- _Exercise_: Go through the records and extract every line with the word "keyword".

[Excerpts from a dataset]
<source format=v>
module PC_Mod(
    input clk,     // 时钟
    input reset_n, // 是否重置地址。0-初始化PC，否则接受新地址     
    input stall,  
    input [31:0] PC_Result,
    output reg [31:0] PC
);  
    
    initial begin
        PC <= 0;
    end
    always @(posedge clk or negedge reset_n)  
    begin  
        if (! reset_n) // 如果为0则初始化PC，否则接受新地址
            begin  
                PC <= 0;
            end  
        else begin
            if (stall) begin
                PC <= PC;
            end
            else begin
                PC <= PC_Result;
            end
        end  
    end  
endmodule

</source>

==

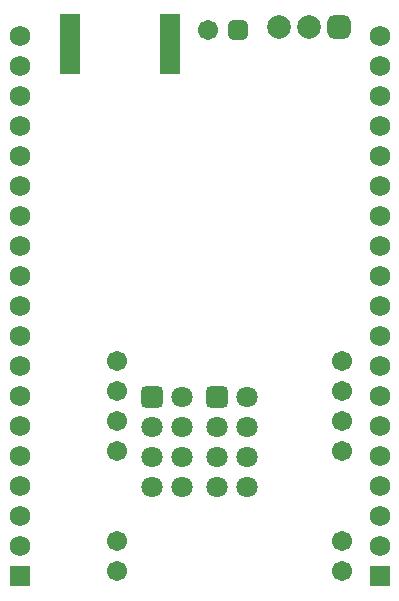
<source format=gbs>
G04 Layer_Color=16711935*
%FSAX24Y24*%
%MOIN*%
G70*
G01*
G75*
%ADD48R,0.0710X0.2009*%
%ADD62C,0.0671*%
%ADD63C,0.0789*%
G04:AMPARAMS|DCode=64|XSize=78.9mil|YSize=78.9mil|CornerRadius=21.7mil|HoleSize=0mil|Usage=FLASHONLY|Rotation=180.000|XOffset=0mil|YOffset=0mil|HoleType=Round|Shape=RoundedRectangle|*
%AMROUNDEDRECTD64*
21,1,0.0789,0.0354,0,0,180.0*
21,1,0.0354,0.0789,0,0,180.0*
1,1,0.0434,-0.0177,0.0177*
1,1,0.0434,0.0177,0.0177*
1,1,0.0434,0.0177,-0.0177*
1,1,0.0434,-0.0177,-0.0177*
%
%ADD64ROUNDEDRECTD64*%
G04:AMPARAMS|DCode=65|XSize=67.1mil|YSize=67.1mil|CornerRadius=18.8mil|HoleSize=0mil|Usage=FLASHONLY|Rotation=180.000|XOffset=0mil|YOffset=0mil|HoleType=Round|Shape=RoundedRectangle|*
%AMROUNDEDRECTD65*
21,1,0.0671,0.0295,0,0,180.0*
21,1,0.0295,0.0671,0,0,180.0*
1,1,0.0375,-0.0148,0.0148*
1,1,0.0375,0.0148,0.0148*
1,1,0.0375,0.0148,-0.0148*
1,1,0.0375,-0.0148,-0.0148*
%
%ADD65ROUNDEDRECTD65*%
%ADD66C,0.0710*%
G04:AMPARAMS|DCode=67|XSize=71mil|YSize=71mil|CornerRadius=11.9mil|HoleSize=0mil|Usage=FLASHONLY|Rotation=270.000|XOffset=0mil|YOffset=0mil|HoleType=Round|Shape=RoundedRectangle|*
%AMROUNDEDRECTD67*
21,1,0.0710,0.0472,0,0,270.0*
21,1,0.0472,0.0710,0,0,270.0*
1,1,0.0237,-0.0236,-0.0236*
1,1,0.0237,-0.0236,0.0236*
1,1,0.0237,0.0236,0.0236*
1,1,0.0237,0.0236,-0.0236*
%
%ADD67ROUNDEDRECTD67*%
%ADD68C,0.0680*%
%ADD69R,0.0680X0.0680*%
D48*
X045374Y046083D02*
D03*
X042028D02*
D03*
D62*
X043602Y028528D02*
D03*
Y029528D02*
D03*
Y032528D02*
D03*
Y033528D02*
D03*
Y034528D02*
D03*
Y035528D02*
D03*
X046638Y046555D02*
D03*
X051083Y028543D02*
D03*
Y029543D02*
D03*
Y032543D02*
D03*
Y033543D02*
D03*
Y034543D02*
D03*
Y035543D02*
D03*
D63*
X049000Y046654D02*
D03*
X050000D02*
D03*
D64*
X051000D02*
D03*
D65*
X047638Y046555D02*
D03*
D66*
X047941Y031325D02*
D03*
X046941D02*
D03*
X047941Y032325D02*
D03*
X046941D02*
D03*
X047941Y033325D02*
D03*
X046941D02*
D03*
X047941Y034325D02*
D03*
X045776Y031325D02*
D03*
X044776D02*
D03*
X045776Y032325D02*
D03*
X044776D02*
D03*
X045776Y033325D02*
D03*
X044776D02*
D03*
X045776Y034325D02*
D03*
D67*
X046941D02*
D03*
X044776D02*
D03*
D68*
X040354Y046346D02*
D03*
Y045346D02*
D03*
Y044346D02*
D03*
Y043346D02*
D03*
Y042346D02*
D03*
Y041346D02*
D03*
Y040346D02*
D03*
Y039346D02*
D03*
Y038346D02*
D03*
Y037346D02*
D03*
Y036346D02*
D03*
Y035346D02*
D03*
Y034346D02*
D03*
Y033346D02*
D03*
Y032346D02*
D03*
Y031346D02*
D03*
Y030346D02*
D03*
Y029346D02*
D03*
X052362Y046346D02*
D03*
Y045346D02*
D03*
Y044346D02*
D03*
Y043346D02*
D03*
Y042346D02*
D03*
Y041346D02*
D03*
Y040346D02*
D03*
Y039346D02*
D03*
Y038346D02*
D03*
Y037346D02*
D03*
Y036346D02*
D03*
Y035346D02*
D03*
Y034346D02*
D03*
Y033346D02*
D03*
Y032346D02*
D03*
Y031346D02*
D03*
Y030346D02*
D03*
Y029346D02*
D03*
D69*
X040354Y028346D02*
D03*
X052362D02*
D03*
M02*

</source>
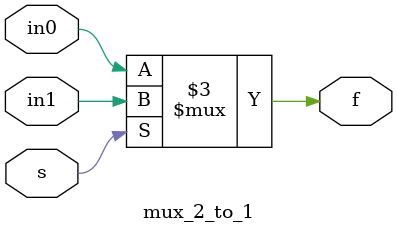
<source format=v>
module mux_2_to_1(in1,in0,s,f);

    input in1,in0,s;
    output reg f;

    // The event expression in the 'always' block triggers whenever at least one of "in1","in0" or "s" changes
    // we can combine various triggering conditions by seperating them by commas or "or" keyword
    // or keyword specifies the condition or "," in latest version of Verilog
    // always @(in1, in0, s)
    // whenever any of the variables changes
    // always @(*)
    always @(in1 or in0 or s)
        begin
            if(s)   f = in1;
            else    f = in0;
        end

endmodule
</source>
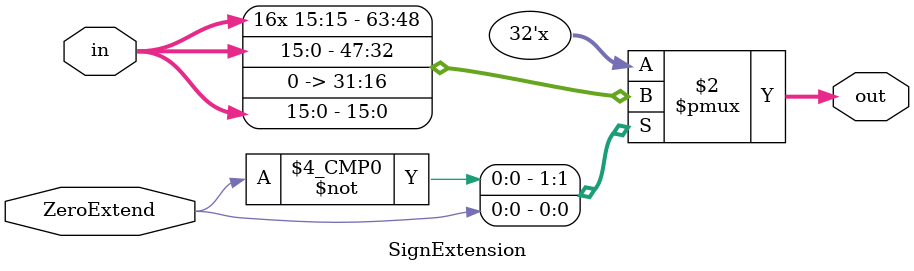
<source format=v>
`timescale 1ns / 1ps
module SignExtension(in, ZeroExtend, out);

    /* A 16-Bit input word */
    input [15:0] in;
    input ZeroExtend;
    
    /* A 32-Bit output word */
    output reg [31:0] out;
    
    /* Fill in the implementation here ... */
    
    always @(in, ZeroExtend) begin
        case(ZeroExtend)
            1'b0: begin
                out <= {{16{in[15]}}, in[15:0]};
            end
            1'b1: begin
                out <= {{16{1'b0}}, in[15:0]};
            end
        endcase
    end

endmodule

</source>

- _Exercise result_:
    // we can combine various triggering conditions by seperating them by commas or "or" keyword
    // or keyword specifies the condition or "," in latest version of Verilog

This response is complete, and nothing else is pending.